DATA EXCERPTS |
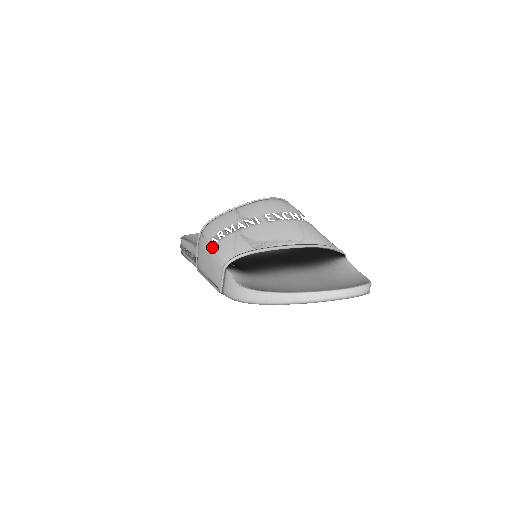
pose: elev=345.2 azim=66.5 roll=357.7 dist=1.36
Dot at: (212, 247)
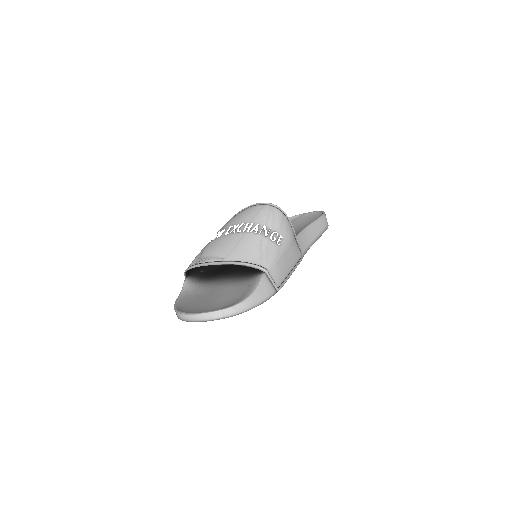
Dot at: occluded
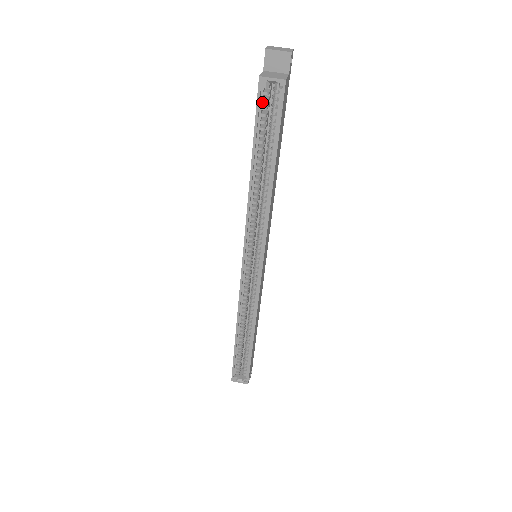
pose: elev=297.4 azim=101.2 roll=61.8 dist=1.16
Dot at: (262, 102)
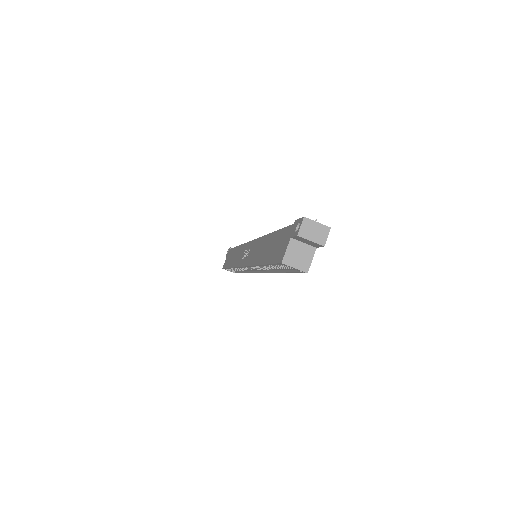
Dot at: occluded
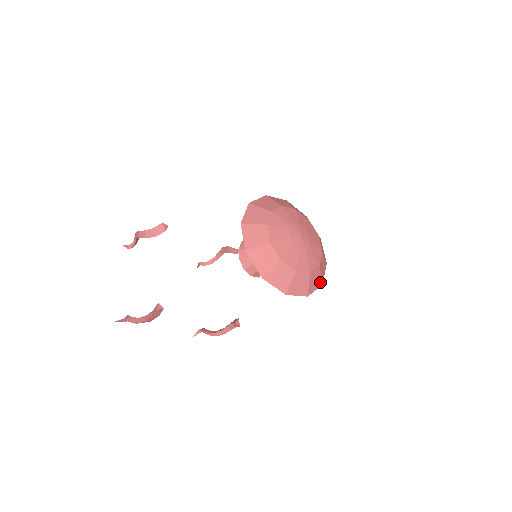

DIRECTIVE | Extract every line of text from the entries above and reproduce each one verbatim, omitting the pictures.

ANSWER IN FULL |
pose: elev=345.2 azim=66.5 roll=357.7 dist=1.36
Dot at: (212, 247)
Dot at: occluded
pose: elev=297.4 azim=101.2 roll=61.8 dist=1.16
Dot at: (262, 102)
Dot at: occluded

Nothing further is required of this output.